E del campionato in corso che fotografia ci fa? Prende quota la lotta Champions; a Roma è tutto un parlare di sorpassi e controsorpassi…

“Ci credo, ci sarà da divertirsi…(ride, ndr). In effetti, mi pare che la corsa Champions sia appannaggio esclusivo delle romane, con la Lazio che tira l’andatura e la Roma, secondo me, pronta a ribattere. Hanno un margine di sicurezza, a mio modo di vedere, alquanto rassicurante anche se il calcio è sempre pronto a smentire i giudizi, le classifiche, le aspettative”.

Nato tifoso rossonero È cresciuto nel mito di Rivera

E per le altre posizioni? Chi la spunta per l’Europa che, a torto, solo noi italiani consideriamo minore?

“Non credo affatto che l’Europa League sia un torneo di secondo piano, tutt’altro. A meno di sorprese, di travolgenti rimonte o sensazionali crolli, le due piazze se le contenderanno Napoli, Fiorentina e Sampdoria. Le milanesi, poi, non credo possano inserirsi in un discorso valido per qualificazioni o piazzamenti importanti. Almeno quest’anno, mi pare assai difficile”.

Giancarlo_AntognoniCuriosando nell’Antognoni giocatore, qual è l’allenatore che le ha dato di più e al quale è rimasto legato, sempre ammesso che sia uno?

“E infatti uno solo non può essere: Nils Liedholm, Gigi Radice, Carlo Mazzone e tanti altri.

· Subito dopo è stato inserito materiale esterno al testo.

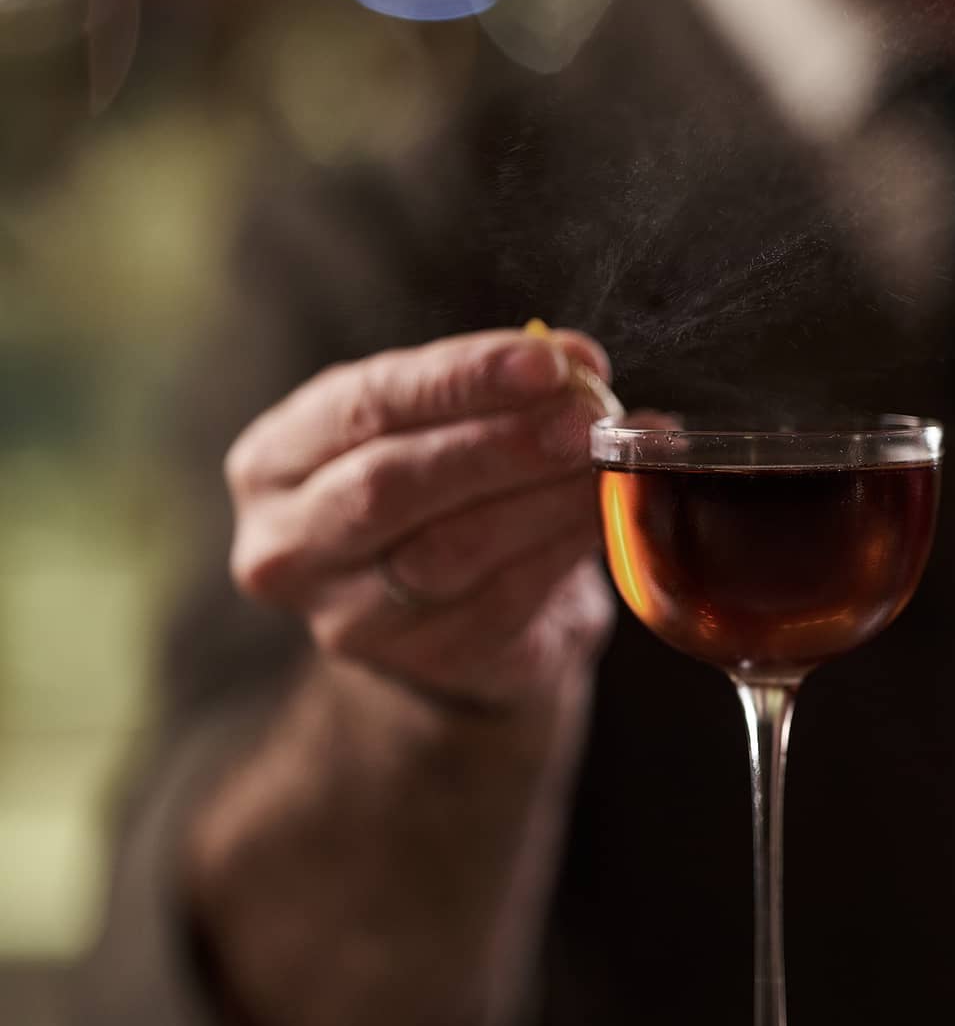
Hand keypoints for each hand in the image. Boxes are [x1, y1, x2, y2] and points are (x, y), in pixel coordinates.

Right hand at [226, 329, 616, 712]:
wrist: (452, 611)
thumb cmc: (444, 488)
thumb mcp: (451, 421)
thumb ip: (502, 386)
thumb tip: (578, 363)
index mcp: (277, 458)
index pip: (366, 404)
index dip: (460, 379)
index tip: (545, 362)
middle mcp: (289, 543)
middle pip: (391, 485)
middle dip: (500, 443)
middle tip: (584, 419)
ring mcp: (345, 617)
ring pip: (449, 550)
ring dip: (543, 499)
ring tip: (607, 461)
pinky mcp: (418, 663)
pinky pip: (499, 602)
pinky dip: (560, 550)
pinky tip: (603, 514)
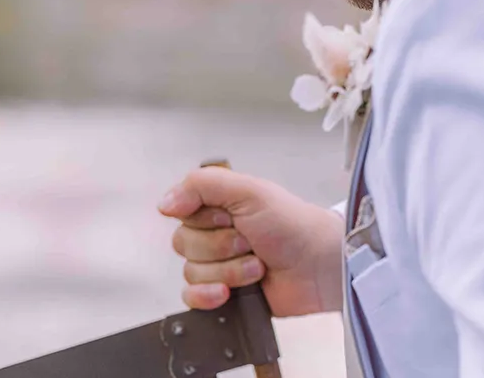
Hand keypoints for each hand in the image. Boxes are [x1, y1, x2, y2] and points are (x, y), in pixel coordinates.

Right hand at [158, 167, 343, 315]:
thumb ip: (202, 185)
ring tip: (256, 267)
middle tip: (250, 242)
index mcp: (219, 205)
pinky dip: (208, 296)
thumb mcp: (249, 191)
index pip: (182, 213)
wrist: (318, 267)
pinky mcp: (223, 294)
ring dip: (228, 271)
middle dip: (220, 247)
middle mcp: (216, 233)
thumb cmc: (293, 225)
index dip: (206, 219)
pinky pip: (192, 298)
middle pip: (185, 244)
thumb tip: (164, 203)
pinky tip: (228, 293)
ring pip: (192, 272)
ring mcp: (220, 265)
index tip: (230, 217)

Tutti maestri, tutti capaci di affinare le mie caratteristiche, migliorare le mie imprecisioni, darmi un confronto tecnico e un conforto umano quando si doveva. Grandi allenatori, grandi uomini”.

Tre giorni fa è scomparso Eduardo Galeano, scrittore acuto e grande appassionato di calcio. Diede una azzeccata definizione – poi rivista per Maradona – del “numero 10”, sostenendo che “gioca, vince, piscia: sempre da solo.”. Quando era in campo, l’avvertiva anche lei questa “solitudine del numero dieci”?

“Ho sempre sentito un grande senso di responsabilità indossando la maglia viola con quel numero sulle spalle. È vero, non è un numero come gli altri, ha un che di speciale, è quello che i tifosi vogliono venga vestito con onore e sacrificio; insieme al “nove”. Si, spesso, anche io ho avvertito quella solitudine, quel senso di unicità: mi bastava però incrociare lo sguardo dei miei compagni per capire che c’era un’intera squadra con me”.